Sono meno di 2mila i siti delle Pubbliche amministrazioni ad usare ancora Google Analytics (GA). A maggio scorso erano 7.833. Il drastico crollo è dovuto soprattutto al lodevole impegno di MonitoraPA, progetto della comunità di hacker, attivisti e attiviste in Italia, nato con l’obiettivo iniziale di fare “piazza pulita” nella PA di Google Analytics. E, come raccontato da Key4biz, piano piano ci sta riuscendo. Poi il 23 giugno scorso è arrivata anche la pronuncia del Garante Privacy: Google Analytics, bloccato l’utilizzo a una società: “Dati trasferiti negli Usa senza adeguate garanzie. 90 giorni a tutti i siti per adeguarsi, poi fioccano sanzioni”.
Prima della nascita di MonitoraPa, su più di 25mila Pubbliche Amministrazioni, Google Analytics era presente su 7.833 siti web. Dopo l’invio di una PEC a tutte queste PA da parte di MonitoraPA, “ad oggi sono meno di 2mila siti web ad usare ancora GA. Sta andando alla grande”, ci racconta Fabio Pietrosanti, co-founder di MonitoraPa.
Pietrosanti ci rivela anche la nuova battaglia di MonitoraPA.
“Stamattina abbiamo inviato 10.162 Pec per rimuovere Google Fonts dai siti della PA”.
Analizziamo questa nuova moral suasion per “affondare Google Fonts”.

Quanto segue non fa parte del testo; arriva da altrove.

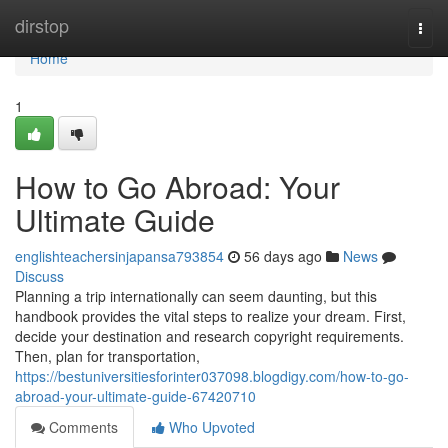
Home
dirstop
Togg
navi
Home
1
How to Go Abroad: Your
Ultimate Guide
englishteachersinjapansa793854
56 days ago
News
Discuss
Planning a trip internationally can seem daunting, but this
handbook provides the vital steps to realize your dream. First,
decide your destination and research copyright requirements.
Then, plan for transportation,
https://bestuniversitiesforinter037098.blogdigy.com/how-to-go-
abroad-your-ultimate-guide-67420710
Comments
Who Upvoted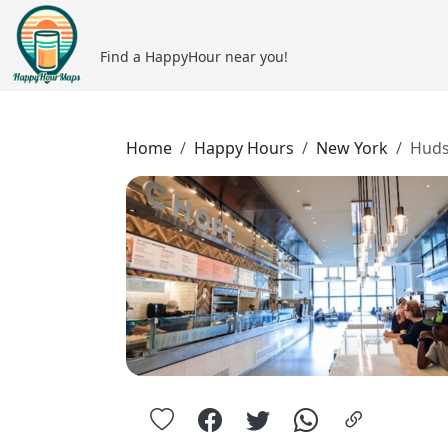
Find a HappyHour near you!
Home
Happy Hours
New York
Huds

Google Fonts è la libreria di font, disponibile in più di 135 lingue, con licenza libera di Google che consente di scegliere il carattere preferito per il proprio sito web. È disponibile in due modi:
- da remoto: collegandosi al server di Google Fonts e incorporando il font selezionato.

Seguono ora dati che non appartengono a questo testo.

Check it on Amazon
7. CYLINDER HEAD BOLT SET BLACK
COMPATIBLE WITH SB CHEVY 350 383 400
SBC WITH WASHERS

- in locale: installando da Google Fonts l’intera ‘famiglia’ del font selezionato nel proprio server.
Le oltre 10mila Pa, che hanno ricevuto la Pec da MonitoraPA, utilizzano la prima modalità, quella che vìola la privacy dei cittadini-utenti che si collegano ai rispettivi siti web.
L’inclusione di Google Fonts su un sito web determina, fa notare MonitoraPA, un trasferimento sistematico verso Google di diversi dati personali dei visitatori, fra cui:
- indirizzo IP
- User Agent
- sistema operativo
- lingue conosciute
- la visita del vostro sito
- la data e l’ora di tale visita
- i dati personali descrittivi deducibili dall’incrocio dei dati precedenti e dall’interesse per i contenuti del vostro sito
Tutte informazioni più che sufficienti per Google ad identificare il soggetto interessato e ad arricchirne il profilo cognitivo-comportamentale.
Come usare Google Fonts senza inviare a Google i dati dei cittadini
A Key4biz Fabio Pietrosanti spiega anche come risolvere il problema adottando una soluzione conforme al GDPR: “Il gestore del sito, se ritiene di mantenere le funzionalità di stile di Google Fonts, dovrebbe scaricare sul proprio web server copia dei file di Google Fonts e riferire nelle risorse ipertestuali lo scaricamento diretto dal proprio sito anziché dai server di Google, eliminando così l’illecito trasferimento di dati all’estero. L’attività tecnica in questione non richiede più di 5-10 minuti per il webmaster manutentore del sito e non inficia in alcun modo le prestazioni o funzionalità di Google Fonts”.
Il Tribunale di Monaco ha già imposto lo stop delle “chiamate” verso Google Fonts
Il Tribunale di Monaco, con la sentenza definitiva del 19 gennaio 2022 (disponibile all’indirizzo https://openjur.de/u/2384915.html) ha già riconosciuto a un soggetto un risarcimento di 100 euro da parte del Titolare del Trattamento che aveva adottato la prima modalità di utilizzo di Google Fonts, imponendo al Titolare stesso l’interruzione immediata delle chiamate verso Google Fonts: in caso di nuova violazione scatta una multa fino 250.000 euro ogni sei mesi.
Speriamo in questo modo, è la speranza di MonitoraPA, di aiutare 10.162 Pubbliche Amministrazioni a ridurre la sorveglianza dei cittadini che vi si affidano nonché a evitare, contestualmente, quella che a due anni dalla sentenza Schrems II, non potrebbe che essere una severa sanzione.